Hausse abusive!
«J’emménage dans un appartement qui va être augmenté de 300 fr. Je vais contester la hausse dès la remise des clés. Durant la procédure, dois-je tout de même payer le nouveau loyer?»
Oui. Tant que la procédure n’est pas terminée, vous devez payer le montant mensuel indiqué sur le contrat que vous avez signé, même s’il semble surfait. L’article 270 du Code des obligations permet de contester le loyer lors de la conclusion d’un nouveau bail, notamment si celui-ci a été sensiblement augmenté (plus de 10%). Pour s’opposer à la hausse, le locataire doit saisir la Commission de conciliation en matière de baux à loyer dans un délai de trente jours dès la remise des clés.
Il arrive qu’une augmentation ne soit pas forcément abusive. Pièces à l’appui, le bailleur peut, par exemple, la justifier tout ou partie s’il a effectué des travaux importants dans l’appartement ou parce que le rendement de son immeuble est insuffisant. Pour connaître le loyer admissible, vous êtes dès lors contraint d’attendre que votre cas fasse l’objet d’une décision judiciaire ou d’avoir signé un accord avec le propriétaire.

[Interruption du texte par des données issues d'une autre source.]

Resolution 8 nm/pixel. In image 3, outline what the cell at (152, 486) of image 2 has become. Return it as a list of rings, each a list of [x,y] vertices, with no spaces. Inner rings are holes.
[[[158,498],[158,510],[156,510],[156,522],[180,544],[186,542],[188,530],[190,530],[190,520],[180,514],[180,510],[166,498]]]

Ces démarches peuvent durer des semaines, des mois, voire plus d’un an dans certains cas compliqués. Si vous obtenez gain de cause pour tout ou partie de votre demande, vous serez alors en droit de réclamer le remboursement des sommes payées en trop à titre rétroactif. Ainsi, si la hausse admissible est arrêtée à 50 fr. par mois au lieu de 300 fr., vous pourrez réclamer 250 fr. par mois payé depuis le début du bail. Vous pourrez aussi exiger une réduction au prorata de la garantie de loyer que vous avez déposée à la banque. Il est conseillé de mentionner tous ces éléments dans votre requête de contestation en commission.